Completed (previously planned)¶

~~Pandas engine tests (25% → 62%)~~ ✅
~~Polars engine tests (7% → 57%)~~ ✅
~~Merge transformer (36% → 61%)~~ ✅
~~Advanced transformers (44% → 79%)~~ ✅
~~State management (33% → 73%)~~ ✅
~~Review GitHub issues and close stale ones~~ ✅ (43 bugs closed)

Existing Test Infrastructure (Not Reflected in Coverage)¶

The scripts/run_test_campaign.py runs end-to-end validation that pytest coverage doesn't capture:

Phase	What It Tests	Engine
Phase 1	CSV read, Parquet write, schema validation	Pandas
Phase 3	State/HWM persistence	Pandas
Phase 4	Merge pattern (upsert)	Pandas
Phase 5	SCD2 pattern	Pandas
Phase 6	Logical path resolution	Pandas
Phase 11	10k row scaling	Pandas

Production validation: Spark engine runs in Databricks - not tested in CI but validated in production.

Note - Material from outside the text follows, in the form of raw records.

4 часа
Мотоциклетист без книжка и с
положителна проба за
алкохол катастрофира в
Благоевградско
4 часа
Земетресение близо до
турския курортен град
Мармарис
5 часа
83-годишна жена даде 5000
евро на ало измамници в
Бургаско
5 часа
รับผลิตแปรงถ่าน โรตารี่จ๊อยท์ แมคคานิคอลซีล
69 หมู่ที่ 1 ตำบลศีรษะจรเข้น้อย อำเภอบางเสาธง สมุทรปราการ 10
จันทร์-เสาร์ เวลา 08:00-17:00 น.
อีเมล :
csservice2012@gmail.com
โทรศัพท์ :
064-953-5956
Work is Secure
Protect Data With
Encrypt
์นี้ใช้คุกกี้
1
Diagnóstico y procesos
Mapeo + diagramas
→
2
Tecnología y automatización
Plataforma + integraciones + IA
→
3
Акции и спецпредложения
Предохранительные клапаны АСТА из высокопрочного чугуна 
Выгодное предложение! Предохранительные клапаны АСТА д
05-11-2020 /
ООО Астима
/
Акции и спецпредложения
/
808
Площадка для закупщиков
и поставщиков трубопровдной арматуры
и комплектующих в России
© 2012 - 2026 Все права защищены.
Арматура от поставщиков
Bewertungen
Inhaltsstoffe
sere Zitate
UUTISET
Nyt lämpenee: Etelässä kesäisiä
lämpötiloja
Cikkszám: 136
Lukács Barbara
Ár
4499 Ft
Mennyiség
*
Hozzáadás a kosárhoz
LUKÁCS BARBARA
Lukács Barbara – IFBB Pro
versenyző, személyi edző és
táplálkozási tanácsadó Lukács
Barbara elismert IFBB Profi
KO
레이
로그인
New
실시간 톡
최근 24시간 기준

Documentation Gaps to Address¶

[x] Add scripts/run_test_campaign.py to docs/guides/testing.md ✓
[x] Update docs/features/engines.md with engine-specific testing notes ✓
[ ] Document Spark/Databricks testing approach in docs/tutorials/spark_engine.md
[ ] Add "How to run the test campaign" section to AGENTS.md or CONTRIBUTING.md
[ ] #229 Add engine parity table for transformers
[ ] #228 CHANGELOG missing entries for recent bug fixes
[ ] #225 Add Delta Lake troubleshooting section
[ ] #224 Add tutorial for validation and contracts workflow
[ ] #223 Add tutorial for delete detection workflow
[ ] #222 Add tutorial for quarantine/orphan handling workflow

Success Metrics¶

Goal	Target	Current	Status
Test coverage	80%+	62%	🔶 In progress (+16% from 46%)
CI pass rate	100%	100%	✅ Done
Engine parity	100%	100%	✅ Done (all features ✅ across engines)
Bug backlog	0 critical	0 critical	✅ Done (3 low-pri/deferred remain)
Open issues	< 10	18	🔶 Reduced from 46+ filed

Long-term Vision¶

Odibi should be: - Declarative: YAML-first, SQL-based transformations - Portable: Works on laptop (Pandas), cluster (Spark), or serverless (Polars) - Stable: Comprehensive tests, predictable behavior - Documented: AI assistants can generate correct configs without trial and error

The ultimate test: Can you hand a business analyst the docs and have them build a working pipeline without your help?